If you were a nurse on the Prairies, where would you prefer to work? Wab Kinew’s Manitoba or Danielle Smith’s Alberta?
No no-poaching agreement from the Prime Minister will be able to stop health professionals from talking to each other!
Danielle Smith’s Alberta: Where Bad Ideas Live Forever
Service Alberta (and Red Tape Reduction) Minister Dale Nally is traveling to Texas today to attend the 2023 North American Blockchain Summit.
This crypto collapse? Sam Bankman-Fried’s massive crypto fraud? Don’t worry about them!
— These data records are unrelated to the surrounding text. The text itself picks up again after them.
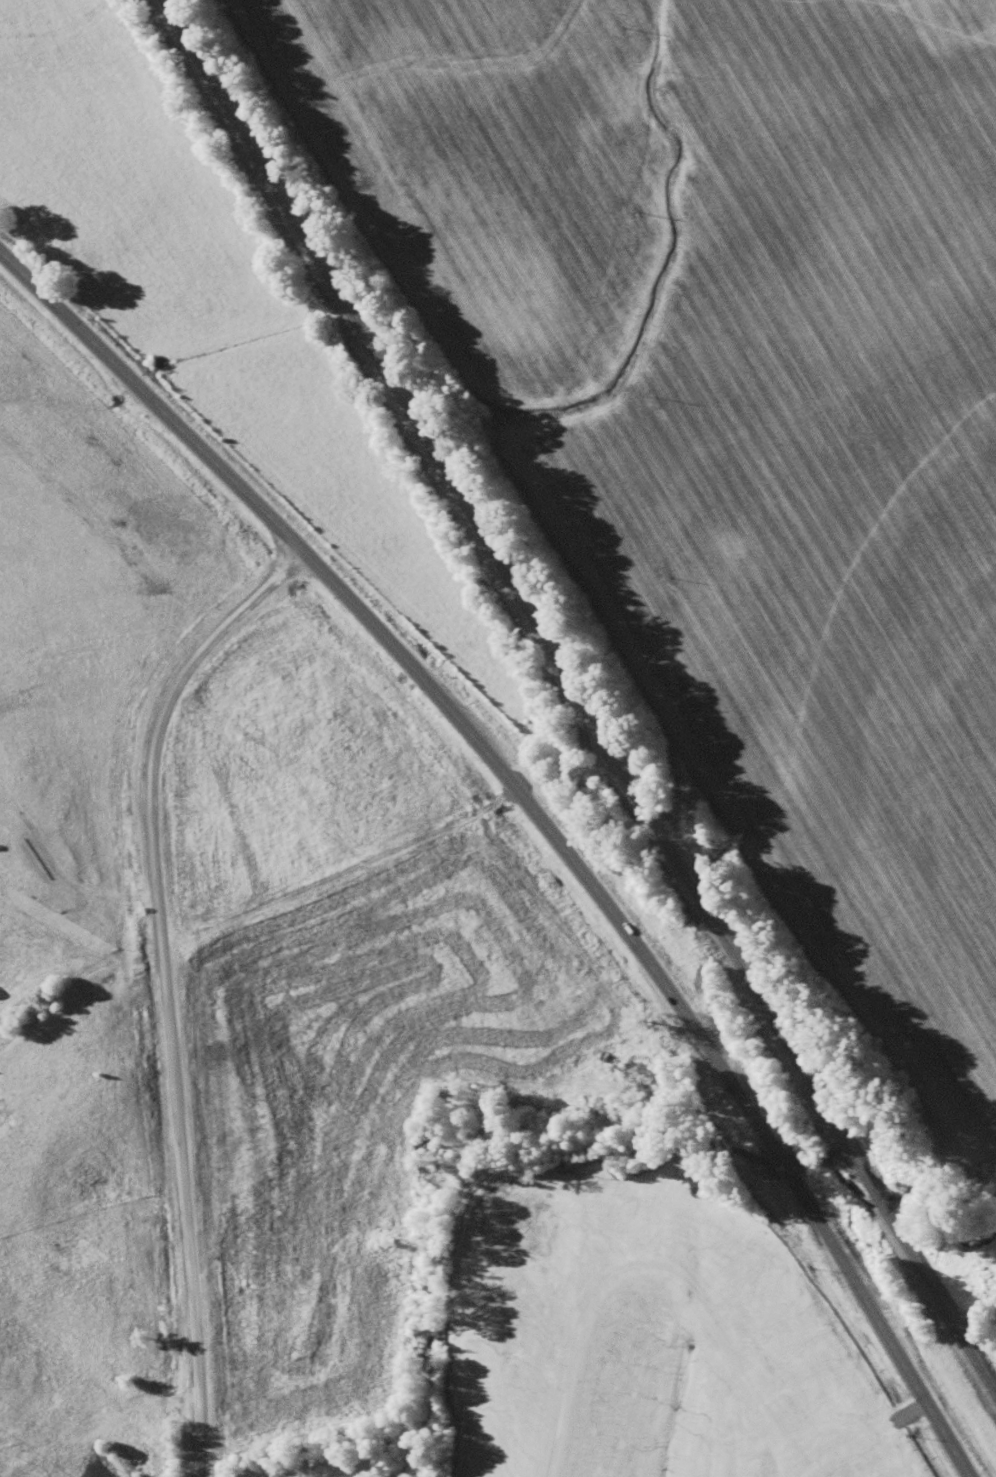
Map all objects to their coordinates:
railway: (509, 584)
road: (417, 677)
road: (164, 984)
road: (784, 1164)
railway: (872, 1192)
road: (658, 1269)
railway: (940, 1307)
road: (880, 1329)
road: (862, 1441)

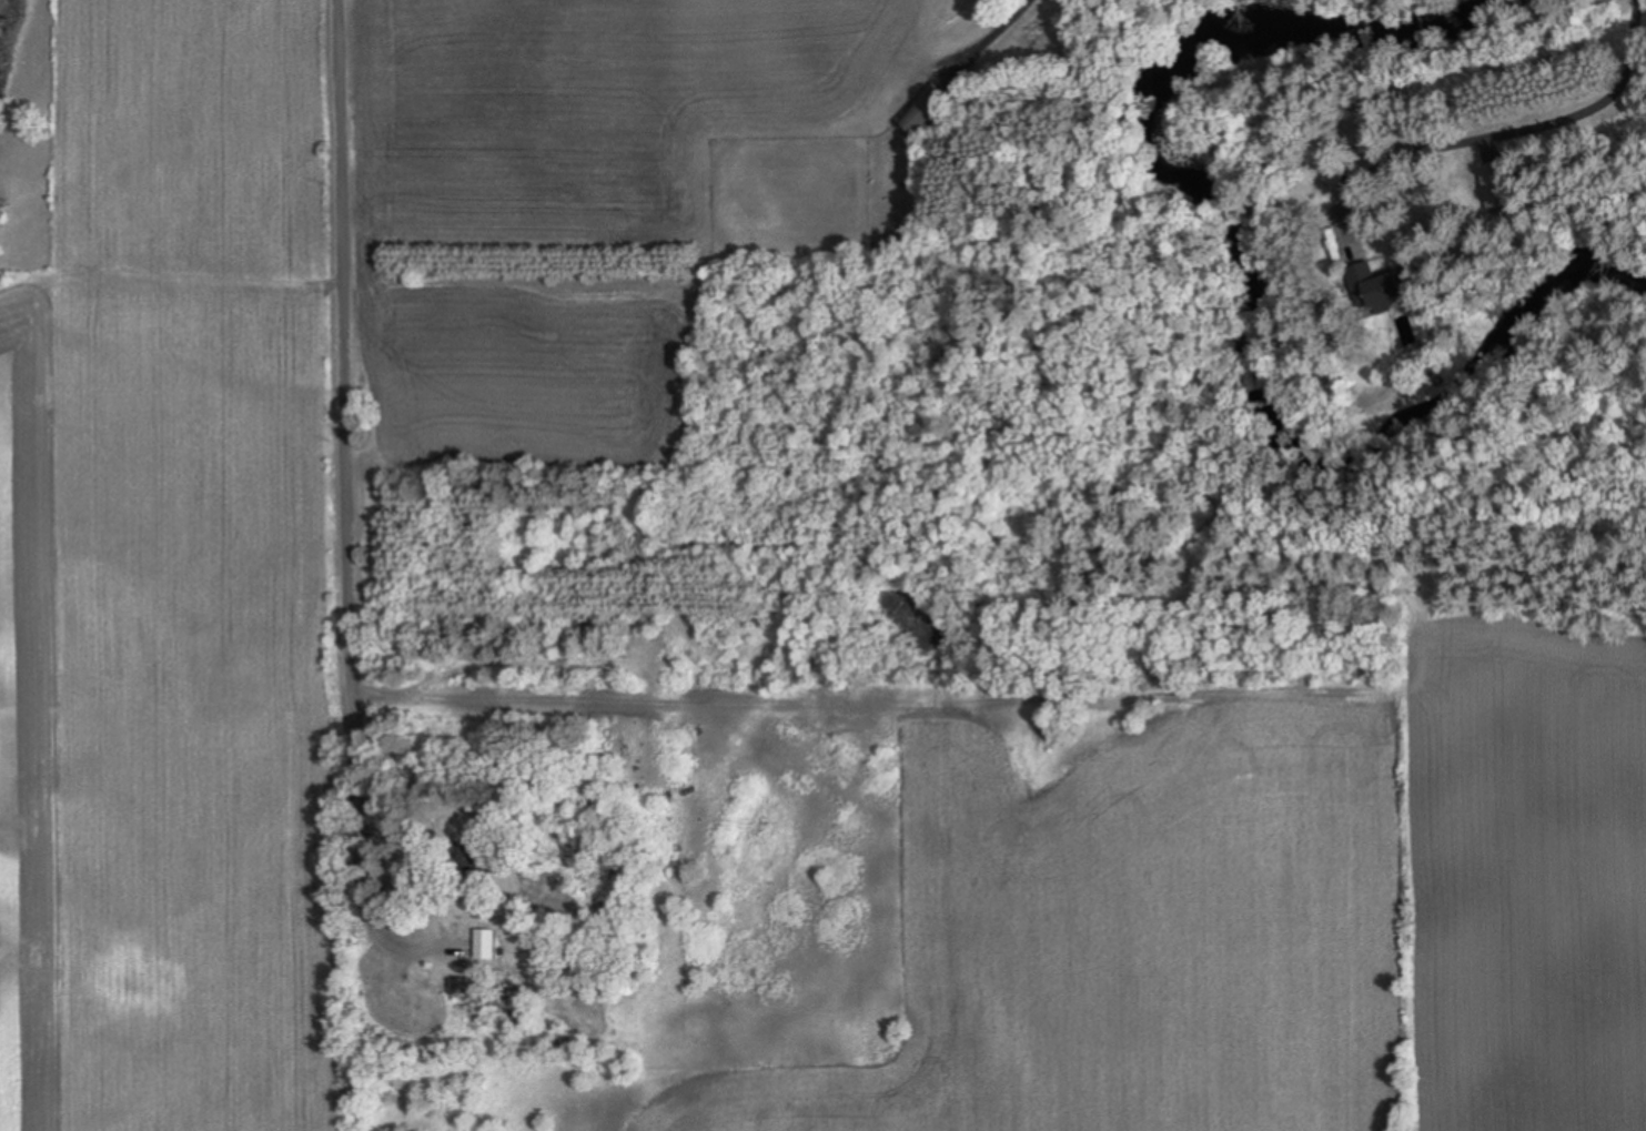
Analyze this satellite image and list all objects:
road: (1515, 102)
building: (1491, 186)
building: (1375, 286)
road: (348, 346)
building: (478, 857)
building: (487, 943)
You’d think a red tape-cutting minister would be needed in the country to persuade his cabinet colleagues not to put in place massive new bureaucracies to replace Alberta Health Services, but Mr. Nally will instead be talking to “blockchain experts” on how “to attract blockchain technologies to Alberta.”
On Tuesday and Wednesday, he will tour cryptocurrency “mining” operations – which use large amounts of energy to magically generate electronic currency that appears to have no purpose other than to encourage crime and evasion tax.
On Thursday, he will participate in a panel discussion on cryptocurrencies at the trade show.
In other words, above all else, the UCP is not abandoning crypto agitation.
Yes, Alberta is where bad ideas last forever.